Basic marketing principles can also be employed to define the product, define the market(s), and inform the effective introduction of a product within the available resources (human and financial) and to conduct research and evaluation.

Undoubtedly the socio linguistic context is critical to success. Thus it is pertinent to ask whether there are any political, legislative or socio-psychological reasons for using any selected language‘(s)? These would include whether or not the target language was sufficiently robust to be used in marketing campaigns and new product design? What percentage of the relevant population speaks or understands the target language? What is the level of literacy in the minority language? Are there age, gender or regional differences in the quality of spoken and written languages? Are there different language combinations among different age/ethnic groups? Is language choice a desired goal?

Such context-related issues are vital, but independent of the actual marketing campaigns adopted. Thus at all levels cost-effective bilingual marketing has to take account of a number of other issues. At the level of an individual company these might include the refurbishing or opening of new premises; the renewing of signage; reviewing corporate identity; ordering new stationery; recruiting new members of staff; developing new products or services; targeting new markets; reprinting literature or creating new material; devising new point of sales materials; developing websites or adapting IT provision; local sponsorship possibilities; new direct mail campaigns or newsletters.

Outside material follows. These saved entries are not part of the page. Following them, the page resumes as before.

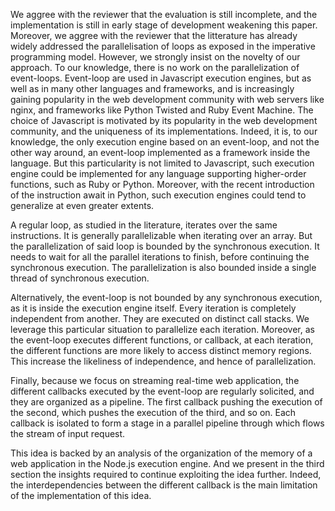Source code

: 
We aggree with the reviewer that the evaluation is still incomplete, and the implementation is still in early stage of development weakening this paper.
Moreover, we aggree with the reviewer that the litterature has already widely addressed the parallelisation of loops as exposed in the imperative programming model.
However, we strongly insist on the novelty of our approach.
To our knowledge, there is no work on the parallelization of event-loops.
Event-loop are used in Javascript execution engines, but as well as in many other languages and frameworks, and is increasingly gaining popularity in the web development community with web servers like nginx, and frameworks like Python Twisted and Ruby Event Machine.
The choice of Javascript is motivated by its popularity in the web development community, and the uniqueness of its implementations.
Indeed, it is, to our knowledge, the only execution engine based on an event-loop, and not the other way around, an event-loop implemented as a framework inside the language.
But this particularity is not limited to Javascript, such execution engine could be implemented for any language supporting higher-order functions, such as Ruby or Python.
Moreover, with the recent introduction of the instruction await in Python, such execution engines could tend to generalize at even greater extents.

A regular loop, as studied in the literature, iterates over the same instructions.
It is generally parallelizable when iterating over an array.
But the parallelization of said loop is bounded by the synchronous execution.
It needs to wait for all the parallel iterations to finish, before continuing the synchronous execution.
The parallelization is also bounded inside a single thread of synchronous execution.

Alternatively, the event-loop is not bounded by any synchronous execution, as it is inside the execution engine itself.
Every iteration is completely independent from another.
They are executed on distinct call stacks.
We leverage this particular situation to parallelize each iteration.
Moreover, as the event-loop executes different functions, or callback, at each iteration, the different functions are more likely to access distinct memory regions.
This increase the likeliness of independence, and hence of parallelization.

Finally, because we focus on streaming real-time web application, the different callbacks executed by the event-loop are regularly solicited, and they are organized as a pipeline.
The first callback pushing the execution of the second, which pushes the execution of the third, and so on.
Each callback is isolated to form a stage in a parallel pipeline through which flows the stream of input request.

This idea is backed by an analysis of the organization of the memory of a web application in the Node.js execution engine.
And we present in the third section the insights required to continue exploiting the idea further.
Indeed, the interdependencies between the different callback is the main limitation of the implementation of this idea.

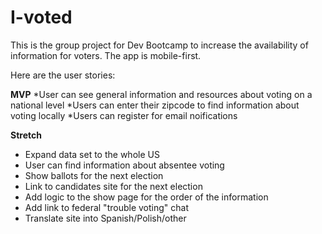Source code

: # I-voted

This is the group project for Dev Bootcamp to increase the availability of information for voters. The app is mobile-first.

 

Here are the user stories:

**MVP**
*User can see general information and resources about voting on a national level
*Users can enter their zipcode to find information about voting locally
*Users can register for email noifications


**Stretch**
* Expand data set to the  whole US
* User can find information about absentee voting
* Show ballots for the next election
* Link to candidates site for the next election
* Add logic to the show page for the order of the information
* Add link to federal "trouble voting" chat 
* Translate site into Spanish/Polish/other




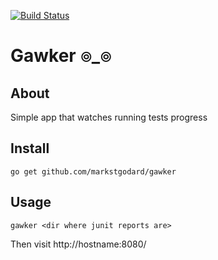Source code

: [![Build Status](https://travis-ci.org/markstgodard/gawker.svg?branch=master)](https://travis-ci.org/markstgodard/gawker)
# Gawker ๏_๏

## About
Simple app that watches running tests progress

## Install

    go get github.com/markstgodard/gawker

## Usage

    gawker <dir where junit reports are>

Then visit http://hostname:8080/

Other issues raised in the ‘Marketing in Minority Languages’ seminars(WLB 2001) focussed on best practice in marketing. International participants agreed that when the two target languages are used in advertising or in product design they should be of equal size, readability and profile. When producing information of any kind, the principles of integrated bilingualism suggest that the customer should be able to read both languages side by side. However, if separate language versions are required, both should be equally accessible and the minority language version should not be of inferior quality. Decisions need to be made as to whether to adopt a formal or informal style language. A preference was expressed that material was usually more user-friendly in the target language. As translation is a specialist skill, the temptation to do it cheaply should be avoided as errors are expensive to correct after materials and signs are produced. Clearly in well-developed languages with a supportive infra-structure, continuous up-dating of spell-checkers, glossaries and specialist dictionaries is required. Given the paucity of resources there is an understandable tendency to focus only on the most visible aspects of marketing such as signage, logos and corporate identities. But to be truly effective minority language promotion should also consider print material, communication, correspondence and e-mail, packaging and product labelling, advertising and publicity, IT and ATMs, promotional campaigns and public relations together with consciousness raising both for employees and the customers.

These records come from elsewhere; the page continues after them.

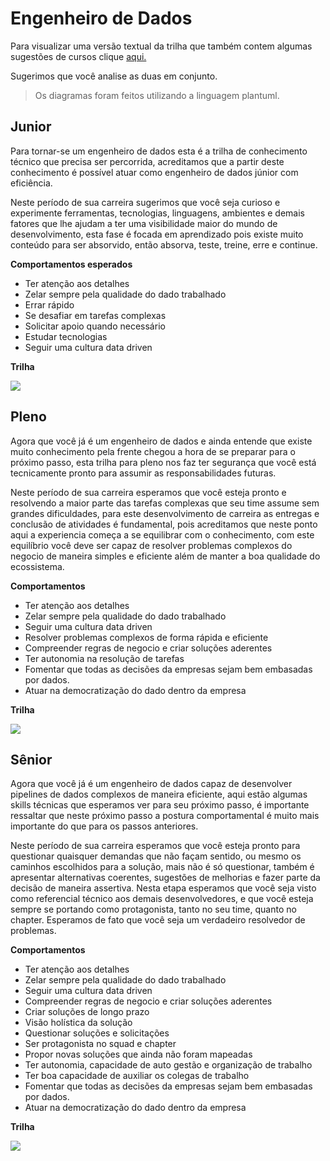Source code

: # Engenheiro de Dados

Para visualizar uma versão textual da trilha que também contem algumas sugestões de cursos clique [aqui.](trilha-texto.md)

Sugerimos que você analise as duas em conjunto.

> Os diagramas foram feitos utilizando a linguagem plantuml.

## Junior

Para tornar-se um engenheiro de dados esta é a trilha de conhecimento técnico que precisa ser percorrida, acreditamos que a partir deste conhecimento é possível atuar como engenheiro de dados júnior com eficiência.

Neste período de sua carreira sugerimos que você seja curioso e experimente ferramentas, tecnologias, linguagens, ambientes e demais fatores que lhe ajudam a ter uma visibilidade maior do mundo de desenvolvimento, esta fase é focada em aprendizado pois existe muito conteúdo para ser absorvido, então absorva, teste, treine, erre e continue. 

<b>Comportamentos esperados</b>

- Ter atenção aos detalhes
- Zelar sempre pela qualidade do dado trabalhado
- Errar rápido
- Se desafiar em tarefas complexas
- Solicitar apoio quando necessário
- Estudar tecnologias
- Seguir uma cultura data driven

<b>Trilha</b>

![](junior/junior.png)



## Pleno


Agora que você já é um engenheiro de dados e ainda entende que existe muito conhecimento pela frente chegou a hora de se preparar para o próximo passo, esta trilha para pleno nos faz ter segurança que você está tecnicamente pronto para assumir as responsabilidades futuras.

Neste período de sua carreira esperamos que você esteja pronto e resolvendo a maior parte das tarefas complexas que seu time assume sem grandes dificuldades, para este desenvolvimento de carreira as entregas e conclusão de atividades é fundamental, pois acreditamos que neste ponto aqui a experiencia começa a se equilibrar com o conhecimento, com este equilíbrio você deve ser capaz de resolver problemas complexos do negocio de maneira simples e eficiente além de manter a boa qualidade do ecossistema.

<b>Comportamentos</b>

- Ter atenção aos detalhes
- Zelar sempre pela qualidade do dado trabalhado
- Seguir uma cultura data driven
- Resolver problemas complexos de forma rápida e eficiente
- Compreender regras de negocio e criar soluções aderentes
- Ter autonomia na resolução de tarefas
- Fomentar que todas as decisões da empresas sejam bem embasadas por dados.
- Atuar na democratização do dado dentro da empresa

<b>Trilha</b>

![](pleno/pleno.png)



## Sênior


Agora que você já é um engenheiro de dados capaz de desenvolver pipelines de dados complexos de maneira eficiente, aqui estão algumas skills técnicas que esperamos ver para seu próximo passo, é importante ressaltar que neste próximo passo a postura comportamental é muito mais importante do que para os passos anteriores. 

Neste período de sua carreira esperamos que você esteja pronto para questionar quaisquer demandas que não façam sentido, ou mesmo os caminhos escolhidos para a solução, mais não é só questionar, também é apresentar alternativas coerentes, sugestões de melhorias e fazer parte da decisão de maneira assertiva. Nesta etapa esperamos que você seja visto como referencial técnico aos demais desenvolvedores, e que você esteja sempre se portando como protagonista, tanto no seu time, quanto no chapter. Esperamos de fato que você seja um verdadeiro resolvedor de problemas.

<b>Comportamentos</b>

- Ter atenção aos detalhes
- Zelar sempre pela qualidade do dado trabalhado
- Seguir uma cultura data driven
- Compreender regras de negocio e criar soluções aderentes
- Criar soluções de longo prazo
- Visão holística da solução
- Questionar soluções e solicitações 
- Ser protagonista no squad e chapter
- Propor novas soluções que ainda não foram mapeadas
- Ter autonomia, capacidade de auto gestão e organização de trabalho
- Ter boa capacidade de auxiliar os colegas de trabalho
- Fomentar que todas as decisões da empresas sejam bem embasadas por dados.
- Atuar na democratização do dado dentro da empresa

<b>Trilha</b>

![](senior/senior.png)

Even if such practices are adopted there is a tendency to assume that they automatically promote the increased use of a minority language. Verification of such effectiveness is often sought in mass survey questionnaires.However, attitudinal evidence and actual behaviour change are two very different aspects of this conundrum. Thus there is a constant need for research and training. Companies need to undertake linguistic skills audits; communication training, monitoring and evaluation, systematic sampling of good practice from elsewhere, mainstream the language dimensions into economic behaviour and choice, undertake time-series data collection. These issues, though often advocated, are rarely adopted in real–world situations for the reasons offered by Puigdevall and Williams (2002).